Usually, when trying to explain my job as a geoarchaeologist at an archaeological site, I start like this, "Think about the site and about all the amazing finds and artefacts that are contained within that site. Now, take all of those things away! What you are left with is what I look at:
Welcome to Geoarchaeology!
Geoarchaeology in general is a very broad field that tries to answer archaeological questions by using methods from the geosciences.
Using geo-spatial data to create landscape scale predictive models for past human settlement patterns? Geoarchaeology. Linking landslide events to past human actions in a specific area? Geoarchaeology. Identifying a specific mineral that can tell us bones were dissolved and that is why they are missing from the archaeological record? Geoarchaeology. It can really be anything - from interregional scale to a few microns under the microscope.
The core of geoarchaeology is that we study how some kind of geo-data relates with past humans. My working group, The Geoarchaeology Working Group at the University of Tübingen, is focused on applying microanalytic methods directly to archaeological sites.
Geoarch in Peru
When travelling to Peru for the first time to work at Cuncaicha in 2015, I was working on my Masters of Science at the Institute for Archaeological Sciences at Tübingen. Part of the work at Cuncaicha was planned as my master’s project. In addition to helping with different steps of the archaeological excavation, I was there to collect data and samples for my studies.

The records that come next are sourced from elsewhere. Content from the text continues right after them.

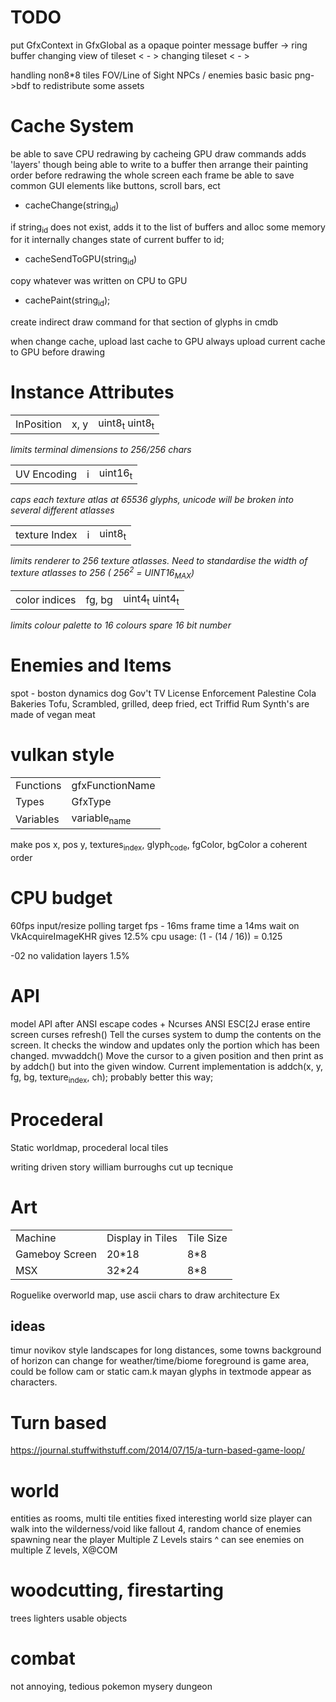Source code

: * TODO

put GfxContext in GfxGlobal as a opaque pointer
message buffer -> ring buffer
changing view of tileset < - >
changing tileset < - >

handling non8*8 tiles
FOV/Line of Sight
NPCs / enemies basic basic
png->bdf to redistribute some assets

* Cache System

be able to save CPU redrawing by cacheing GPU draw commands
adds 'layers' though being able to write to a buffer then arrange
their painting order before redrawing the whole screen each frame
be able to save common GUI elements like buttons, scroll bars, ect

- cacheChange(string_id)
if string_id does not exist, adds it to the list of buffers and alloc some memory for it
internally changes state of current buffer to id;
- cacheSendToGPU(string_id)
copy whatever was written on CPU to GPU
- cachePaint(string_id);
create indirect draw command for that section of glyphs in cmdb

when change cache, upload last cache to GPU
always upload current cache to GPU before drawing

* Instance Attributes
| InPosition           | x, y   | uint8_t uint8_t |
/limits terminal dimensions to 256/256 chars/
| UV Encoding          | i      | uint16_t        |
/caps each texture atlas at 65536 glyphs, unicode will be broken into several different atlasses/
| texture Index        | i      | uint8_t         |
/limits renderer to 256 texture atlasses. Need to standardise the width of texture atlasses to 256 ( 256^2 = UINT16_MAX)/
| color indices        | fg, bg | uint4_t uint4_t  |
/limits colour palette to 16 colours/
/spare 16 bit number/
* Enemies and Items
spot - boston dynamics dog
Gov't TV License Enforcement 
Palestine Cola
Bakeries
Tofu, Scrambled, grilled, deep fried, ect
Triffid Rum
Synth's are made of vegan meat

* vulkan style
| Functions | gfxFunctionName |
| Types     | GfxType         |
| Variables | variable_name   |
make pos x, pos y, textures_index, glyph_code, fgColor, bgColor
a coherent order

* CPU budget
60fps input/resize polling target fps - 16ms frame time
a 14ms wait on VkAcquireImageKHR gives 12.5% cpu usage:
    (1 - (14 / 16)) = 0.125

-02 no validation layers 1.5% 

* API
model API after ANSI escape codes + Ncurses
ANSI     ESC[2J      erase entire screen
curses   refresh()   Tell the curses system to dump the contents on the screen. It checks the window and updates only the portion which has been changed.
mvwaddch()	Move the cursor to a given position and then print as by addch() but into the given window.
Current implementation is addch(x, y, fg, bg, texture_index, ch);
probably better this way;

* Procederal
Static worldmap, procederal local tiles

writing driven story
william burroughs cut up tecnique

* Art

| Machine        | Display in Tiles   | Tile Size |
| Gameboy Screen | 20*18              | 8*8       |
| MSX            | 32*24              | 8*8       |

Roguelike overworld map, use ascii chars to draw architecture
Ex

** ideas
timur novikov style landscapes for long distances, some towns
background of horizon can change for weather/time/biome
foreground is game area, could be follow cam or static cam.k
mayan glyphs in textmode appear as characters.



* Turn based
https://journal.stuffwithstuff.com/2014/07/15/a-turn-based-game-loop/

* world
entities as rooms, multi tile entities
fixed interesting world size
player can walk into the wilderness/void like fallout 4, random chance of enemies spawning near the player
Multiple Z Levels
   stairs ^
can see enemies on multiple Z levels, X@COM

* woodcutting, firestarting
trees
lighters
usable objects

* combat
not annoying, tedious
pokemon mysery dungeon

This meant going on hikes through the Puna landscape with my advisors and mentors, Christopher Miller and Susan Mentzer, taking notes on rock formations and geomorphological features, and collecting reference samples for off-site comparisons.
It also meant having a daily "Strat Chat" with Principal Investigator, Kurt Rademaker, to discuss site stratigraphy while excavating. This allowed us to adapt excavation strategies and methods to the information we gained each day. The Strat Chat is now a tradition that we maintain at all sites we have worked on since.
Finally, the most important aspect of my MSc. research meant taking sediment samples from the site. Our strategy involved collecting a combination of many small baggies of loose sediment for pedological and mineralogical analyses, and obtaining in situ blocks of sediment for micromorphological, or "Micromorph", analysis.
As the main methodological focus of my work at Cuncaicha, micromorph is the study of oriented, intact sediment samples that are processed into thin sections (resin-indurated, slide-mounted slices of intact sediments ground to 30µm thickness) and analyzed under the microscope.
Now, while the analysis of loose samples can give us valuable information about the single components of the sediment at a site, micromorphology is special because it provides contextual information on a micro-scale. Each intact block of sediment preserves the relationships between the components of a site.
At Cuncaicha for example, we identified carbonates using both calcite analysis and microscopy of the thin sections. This dual identification was important because calcite can form in a variety of ways. In our Terminal Pleistocene deposits, most of the calcite derives from tufa formation– a natural, geogenic, process. In the later strata, most of the calcite derives mostly from plant ashes, specifically, from fire made by humans – it is therefore an anthropogenic component. This is an important distinction that we can identify using micromorphology, and something that remains undetected with other methods.
On the thin sections we can also run other, micro-contextual, analyses for things like elemental or mineral identification. At Cuncaicha, we used µFTIR analyses to identify specific minerals to illuminate possible diagenetic (weathering) processes.